Boulder City’s Airport Advisory Committee is recommending a working group be created to help draft new aviation fuel standards.
At Tuesday’s, May 5, meeting, committee members discussed new guidelines that had been proposed in April that set a 4,000-gallon limit for any certified refueling vehicle, required certain training and certification for people handling fuel and clarified industry standards.
Some of the AAC members said approving these standards was not an emergency despite their initial adoption March 25 by City Manager Al Noyola while the city was under a state of emergency due to the public health situation from COVID-19.
“I have a difficult time buying that this came about because of safety concerns,” said Kurt Goodfellow, AAC member. “We all know as our mayor pointed out this is all about one trailer at the airport.”
During a declared emergency, the city manager may perform and exercise necessary functions, powers and duties to secure and protect the public. Council did not ratify the new standards at its April 14 meeting and brought them back for discussion at a special meeting April 21, when they were sent to the committee for consideration.
Committee Chairman Matt Ragan agreed with Goodfellow and said there was no sense of urgency.

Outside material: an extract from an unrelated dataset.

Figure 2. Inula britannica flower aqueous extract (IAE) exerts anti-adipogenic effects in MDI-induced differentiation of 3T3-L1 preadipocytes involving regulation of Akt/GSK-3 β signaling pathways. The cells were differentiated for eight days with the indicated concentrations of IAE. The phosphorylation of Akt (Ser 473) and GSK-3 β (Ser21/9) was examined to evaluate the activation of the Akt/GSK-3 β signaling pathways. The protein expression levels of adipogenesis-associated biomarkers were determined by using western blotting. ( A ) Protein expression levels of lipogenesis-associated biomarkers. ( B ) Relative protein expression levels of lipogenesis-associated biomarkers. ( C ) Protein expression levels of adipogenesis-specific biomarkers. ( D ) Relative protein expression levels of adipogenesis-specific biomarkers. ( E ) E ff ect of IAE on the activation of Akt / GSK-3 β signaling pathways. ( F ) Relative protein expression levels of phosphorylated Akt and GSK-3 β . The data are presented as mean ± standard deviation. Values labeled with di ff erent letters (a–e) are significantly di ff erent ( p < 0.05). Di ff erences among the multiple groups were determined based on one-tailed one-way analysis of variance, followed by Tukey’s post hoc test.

Goodfellow suggested that a working group be created so that the people involved can find common ground and come up with a solution that works for all of them. The group could include someone from each airport operator and tour operator as well as an advisory committee member. It would hold sufficient meetings to go over the guidelines and make them work for everyone.

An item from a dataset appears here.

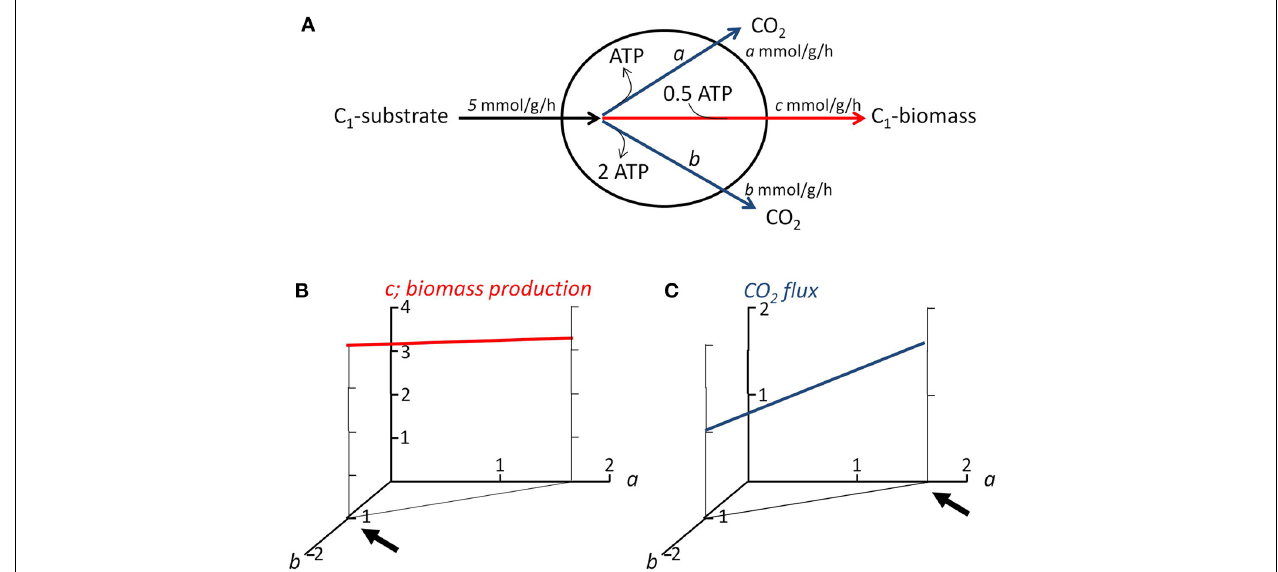
FIGURE 3 | Demonstration of flux balance analysis and objective functions. (A) Simplified representation of the metabolism of a microorganism, e.g, an alkane-degrader. The organism is assumed to consume substrate (formulated as C 1 -unit) at a rate of 5mmol per gram biomass per hour. It grows, at flux c (in mmol per gram biomass per hour) by producing offspring from the substrate, which costs 0.5 ATP per C 1 -unit biomass produced. The ATP needed for anabolism can be derived from two catabolic pathways, pathway a produces 1 ATP per mole C 1 -substrate consumed, pathway b 2 ATP. Two flux balances containing three unknowns ( a , b , and c ) apply in steady state: 1. the carbon going into the cell, must come out: a + b + c = 5; 2. there can be no net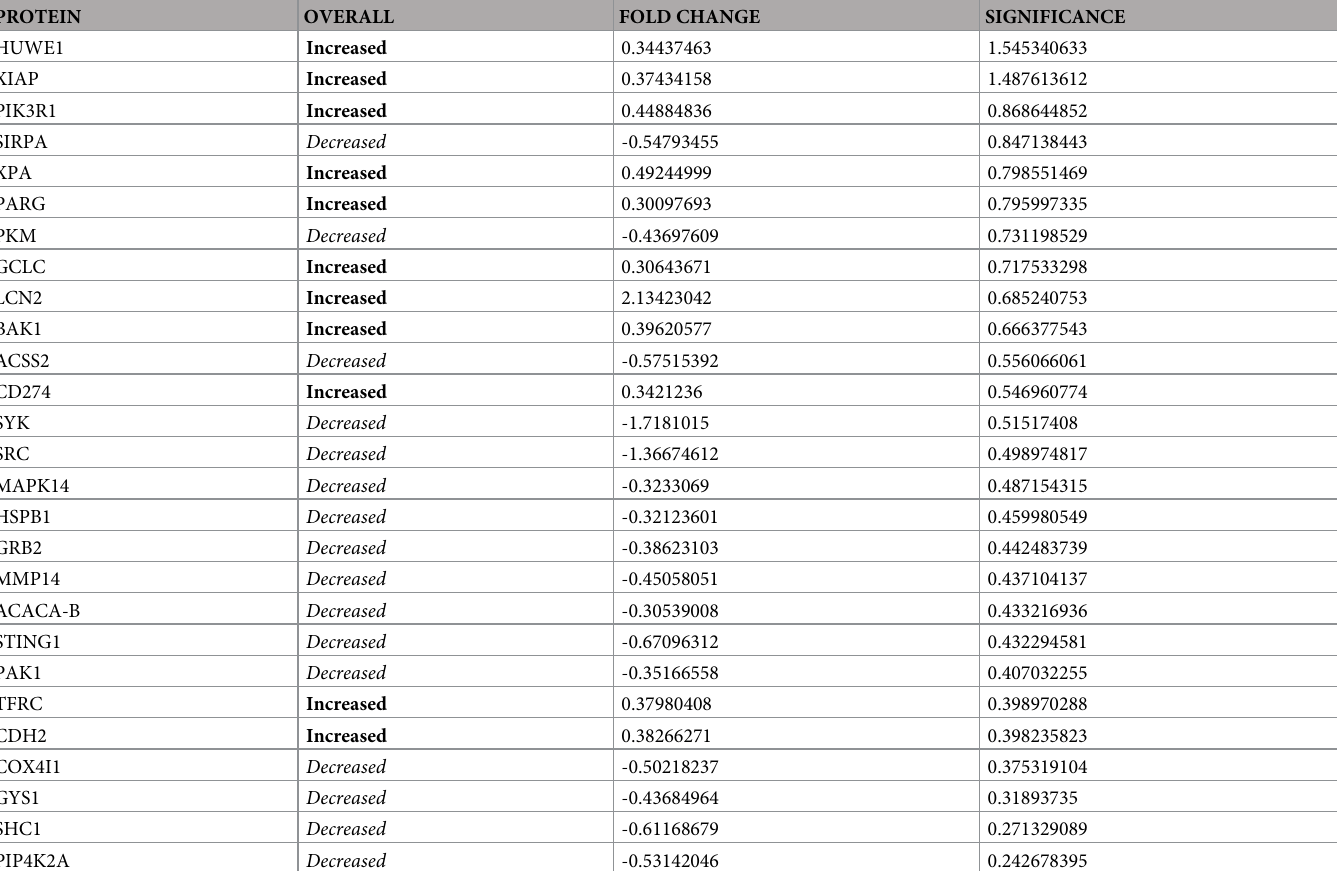
Table 2. Proteins from volcano plot which had notable increases or decreases listed in order of greatest to least significance (adjusted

Member Mick Lauer agreed and said the working group should also look at making sure the standards aren’t done in a way that puts any of the fixed-base operators or other airport companies out of business or in a financial hardship.
Airport Manager Willy Williamson said he had worked with these types of groups in the past and said it wasn’t a bad way to go. He also said he brought forth these proposed standards because it was a task that needed to be completed when he started his job.
“It’s not an emergency,” he said. “It’s something that I was working on. I’ve got a boatload of different things I need to get done at the airport. This one happened to have safety on it so I grabbed that one, so here you are seven months later.”